Finora, l’INPS ha sempre respinto le domande di pensione anticipata o di Quota 41 precoci presentate da coloro che non possedevano almeno 35 anni di contributi effettivi. Di recente, però, la Corte di Cassazione, con la sentenza n. 24916 del 17 settembre 2024, ha stabilito che non sono tollerabili limiti al computo dei contributi per il raggiungimento dei requisiti per la pensione anticipata.
Di conseguenza, anche i contributi figurativi vanno considerati validi per accedere alle pensioni anticipate che prevedono il raggiungimento dei 35 anni di contribuzione. I giudici hanno specificato come tale presupposto fosse stabilito per le cd. pensioni di anzianità, abolite dalla Legge Fornero nel 2012. Non può, dunque, essere operante anche nel nuovo sistema pensionistico, anche perché si tratta di misure completamente differenti.

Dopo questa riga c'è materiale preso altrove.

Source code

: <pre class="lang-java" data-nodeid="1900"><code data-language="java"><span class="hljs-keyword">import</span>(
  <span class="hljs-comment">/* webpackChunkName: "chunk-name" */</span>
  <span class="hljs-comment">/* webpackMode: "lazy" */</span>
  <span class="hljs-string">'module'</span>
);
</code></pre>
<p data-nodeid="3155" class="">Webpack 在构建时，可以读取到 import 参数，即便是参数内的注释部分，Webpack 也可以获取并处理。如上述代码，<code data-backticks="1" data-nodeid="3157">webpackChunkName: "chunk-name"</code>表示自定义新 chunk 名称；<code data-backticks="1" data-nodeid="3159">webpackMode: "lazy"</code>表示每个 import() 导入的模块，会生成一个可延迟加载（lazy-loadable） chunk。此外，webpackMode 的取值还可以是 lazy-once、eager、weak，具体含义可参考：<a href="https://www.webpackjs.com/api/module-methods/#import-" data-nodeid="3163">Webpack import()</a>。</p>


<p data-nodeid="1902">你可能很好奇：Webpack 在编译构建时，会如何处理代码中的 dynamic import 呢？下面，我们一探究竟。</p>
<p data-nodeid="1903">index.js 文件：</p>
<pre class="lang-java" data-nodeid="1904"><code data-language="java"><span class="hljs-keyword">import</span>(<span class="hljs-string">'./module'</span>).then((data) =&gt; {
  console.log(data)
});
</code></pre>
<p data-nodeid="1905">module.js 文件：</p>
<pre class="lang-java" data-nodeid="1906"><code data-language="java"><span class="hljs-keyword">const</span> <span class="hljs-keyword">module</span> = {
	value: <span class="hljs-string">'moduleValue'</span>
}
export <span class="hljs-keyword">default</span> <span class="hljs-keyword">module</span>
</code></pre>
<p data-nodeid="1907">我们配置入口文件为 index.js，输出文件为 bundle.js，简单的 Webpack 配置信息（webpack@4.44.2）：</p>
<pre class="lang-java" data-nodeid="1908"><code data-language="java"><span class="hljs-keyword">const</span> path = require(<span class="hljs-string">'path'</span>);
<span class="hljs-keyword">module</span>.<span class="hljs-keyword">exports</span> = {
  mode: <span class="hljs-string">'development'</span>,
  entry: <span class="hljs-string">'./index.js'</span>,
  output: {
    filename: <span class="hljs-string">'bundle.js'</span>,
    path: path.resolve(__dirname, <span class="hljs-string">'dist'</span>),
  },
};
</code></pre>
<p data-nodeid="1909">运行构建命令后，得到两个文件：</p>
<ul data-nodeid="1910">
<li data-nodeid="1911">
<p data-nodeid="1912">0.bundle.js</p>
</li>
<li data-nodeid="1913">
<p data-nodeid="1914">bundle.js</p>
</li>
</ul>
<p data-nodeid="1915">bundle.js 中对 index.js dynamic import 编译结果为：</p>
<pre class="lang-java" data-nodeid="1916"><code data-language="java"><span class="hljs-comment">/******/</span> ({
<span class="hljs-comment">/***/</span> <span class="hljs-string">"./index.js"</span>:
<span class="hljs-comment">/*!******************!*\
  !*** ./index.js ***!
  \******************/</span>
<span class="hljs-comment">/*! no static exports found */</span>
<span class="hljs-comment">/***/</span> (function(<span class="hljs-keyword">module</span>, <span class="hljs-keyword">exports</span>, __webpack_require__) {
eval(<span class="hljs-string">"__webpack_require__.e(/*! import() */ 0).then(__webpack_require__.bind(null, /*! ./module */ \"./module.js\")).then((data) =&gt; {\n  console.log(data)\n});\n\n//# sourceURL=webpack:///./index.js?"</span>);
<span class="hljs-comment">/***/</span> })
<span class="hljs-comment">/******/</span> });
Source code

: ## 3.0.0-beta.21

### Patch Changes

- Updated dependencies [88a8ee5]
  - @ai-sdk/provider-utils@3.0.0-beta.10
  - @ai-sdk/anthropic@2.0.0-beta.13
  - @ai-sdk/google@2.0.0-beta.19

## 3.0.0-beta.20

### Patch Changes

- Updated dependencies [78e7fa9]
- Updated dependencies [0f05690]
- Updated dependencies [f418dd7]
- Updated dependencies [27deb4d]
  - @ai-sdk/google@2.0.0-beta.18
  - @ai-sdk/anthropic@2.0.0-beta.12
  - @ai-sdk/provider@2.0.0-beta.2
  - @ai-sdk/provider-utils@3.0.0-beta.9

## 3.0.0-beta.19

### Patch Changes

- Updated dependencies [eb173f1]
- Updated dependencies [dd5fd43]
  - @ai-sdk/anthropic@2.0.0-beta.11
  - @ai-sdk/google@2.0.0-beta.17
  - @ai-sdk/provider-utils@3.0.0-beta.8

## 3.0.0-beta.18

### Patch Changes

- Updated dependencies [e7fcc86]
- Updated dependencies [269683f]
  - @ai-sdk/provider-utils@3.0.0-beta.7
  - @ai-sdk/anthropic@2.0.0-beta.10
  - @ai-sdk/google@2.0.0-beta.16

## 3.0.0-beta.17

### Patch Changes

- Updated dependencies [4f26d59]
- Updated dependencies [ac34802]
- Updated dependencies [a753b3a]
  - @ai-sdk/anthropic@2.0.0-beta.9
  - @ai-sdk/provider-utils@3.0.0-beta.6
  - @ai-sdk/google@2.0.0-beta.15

Chiunque decida di andare in pensione con 42 anni e 10 mesi di versamenti o 41 anni e 10 mesi potrà farlo anche senza la maturazione dei 35 anni di contributi effettivi, perché sarà considerata valida anche la contribuzione figurativa.
Chiariamo, tuttavia, che si tratta solo di una sentenza e non di una modifica legislativa, ma crea un precedente utilizzabile dai lavoratori che intenderanno eventualmente presentare ricorso contro il rigetto della domanda di pensione anticipata dall’INPS.